READING TEXT
After breakfast, we started construction on our first house project! As of lunchtime, one wall is up and another is laid out. We also got two volunteers in this afternoon, Daniel B. (who volunteered in Indo) and Ally, a new volunteer from Australia. Now we are 8!

Tuesday, January 08, 2008

Lost in Translation

After 4 days, we have 6 people and a number of projects underway! We've been clearing a wall that was knocked over by the storm surge, playing with children at the Safe Spaces, and pulling together the final details of the HODR Half homes that we'll be building. We'll also be starting tree clearing and planning on the playground project I mentioned in the last post.

Language is a challenge here; most people know a couple phrases "What is your name, what is your country, ok thank you, goodbye," but there's a lack of deeper English comprehension. Right now we have Rajeev, our landlord's son, working with us as a guide. He's great, but we need more than one person. I'd especially like to have a female guide, since it would give a woman an employment opportunity, and would also give us a different perspective on the community.

I've "interviewed" about 4 different college students, and it kind of feels like that scene in "Mrs. Doubtfire" where Robin Williams is posing as a nanny candidate and he says "I...am...job." Today I tasked a girl with finding plastic folders at the market, and she took me to a cosmetics counter. I explained to another girl that I would ask her some questions, and she misunderstood and thought I wanted her to ask me questions. Later, while I was talking, she blurted out "Your conjugal?" (Marriage is a popular conversation topic here.)

It's also difficult to ask questions using why, where, how - concepts that are central to assessing community needs. The girls are very nervous - I think it's pretty uncommon for a female to be walking around and talking to so many people in a neighborhood, and they're definitely brave for trying. I try to engage them in conversation about school, their families, and what they like, before trying out their English in a variety of settings - one-on-one with me, shopping for household items or tools in the market, and talking with families in the neighborhood.

I haven't quite found the right person yet, but every girl is still eager to continue to "help" me as much as they can in the market. (That seems to be the favorite locale.) Now I have a posse of girls who follow me around as I buy mosquito nets and crosscut saws.

Saturday, January 05, 2008

Staring contest!

WRITTEN TASK
Answer these about the volunteer blog above:
(a) Who is currently working with the group as a guide?
(b) Where was the writer taken when a girl was asked to find plastic folders at the market?
(c) How many people are in the group after the two new volunteers arrive?
The material that comes next is drawn from a separate source.

RECORDS
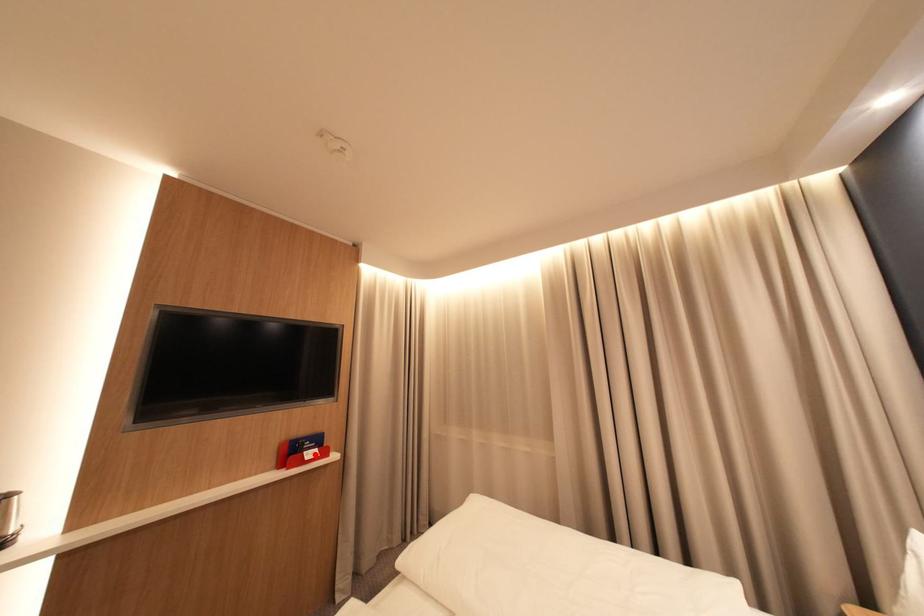
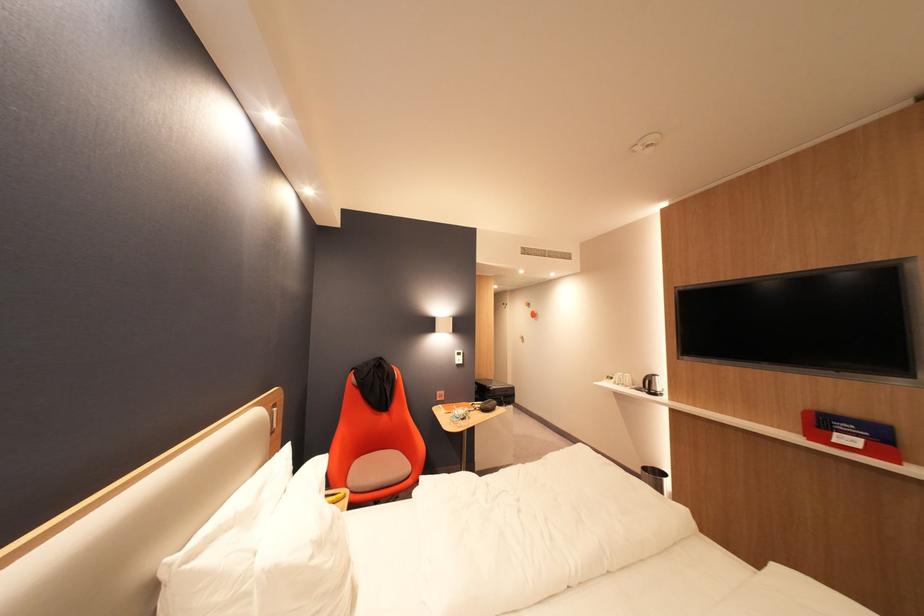
Question: I am providing you with two images of the same scene from different viewpoints. Image1 has a red point marked. In image2, the corresponding 3D location appears at what relative position? Reply with the corresponding letter.

Choices:
 (A) Closer
 (B) Farther

Answer: (A)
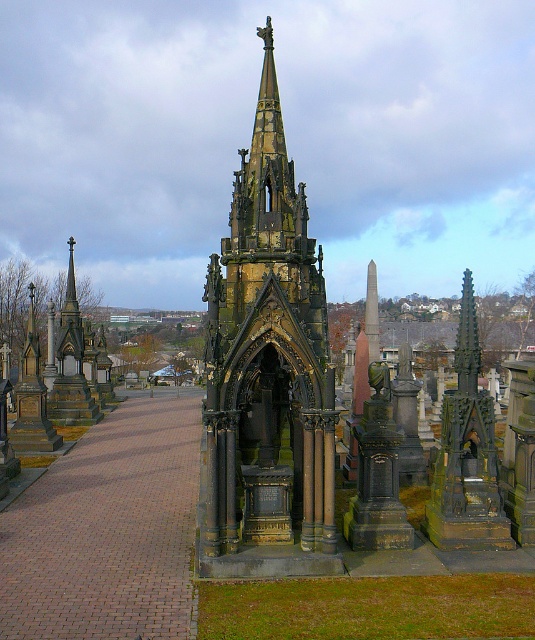
You are standing in front of the cemetery and want to take a photo of both the dark brown stone tower at center and the dark brown stone spire at left. Which object should you focus on first to ensure both are in frame?

You should focus on the dark brown stone spire at left first because the dark brown stone tower at center is below it, so adjusting the camera angle to include the spire at the top will naturally capture the tower below in the frame.

You are standing in a cemetery and see a point marked at coordinates (266, 374). What does this point indicate?

The point at (266, 374) marks the location of the dark brown stone tower at center.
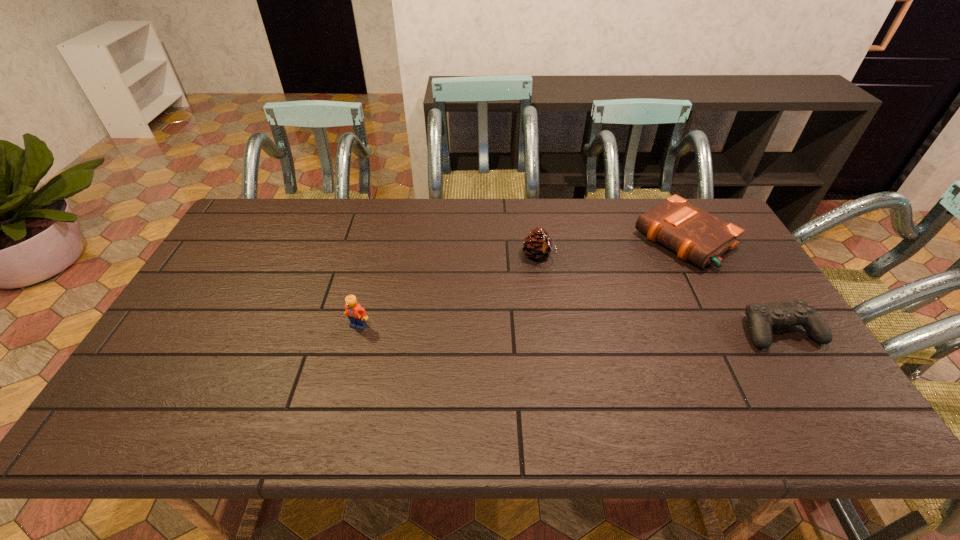
The width and height of the screenshot is (960, 540). Find the location of `vacant space situated 0.250m with a leaf charm attached to the third object from right to left`. vacant space situated 0.250m with a leaf charm attached to the third object from right to left is located at coordinates (595, 321).

Where is `free space located with a leaf charm attached to the third object from right to left`? The height and width of the screenshot is (540, 960). free space located with a leaf charm attached to the third object from right to left is located at coordinates (576, 299).

Image resolution: width=960 pixels, height=540 pixels. In order to click on object at the far edge in this screenshot , I will do `click(695, 235)`.

I want to click on control that is positioned at the right edge, so click(x=761, y=317).

Identify the location of Bible located in the right edge section of the desktop. coord(695,235).

This screenshot has height=540, width=960. Find the location of `object present at the far right corner`. object present at the far right corner is located at coordinates (695, 235).

In the image, there is a desktop. Where is `vacant space at the far edge`? The image size is (960, 540). vacant space at the far edge is located at coordinates (392, 235).

Find the location of a particular element. The image size is (960, 540). vacant space at the near edge of the desktop is located at coordinates (293, 387).

This screenshot has width=960, height=540. Find the location of `free space at the left edge`. free space at the left edge is located at coordinates (206, 329).

In the image, there is a desktop. Identify the location of free space at the right edge. (739, 314).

ANSWER FOR THE TASK
(a) Rajeev, the landlord's son.
(b) To a cosmetics counter.
(c) 8.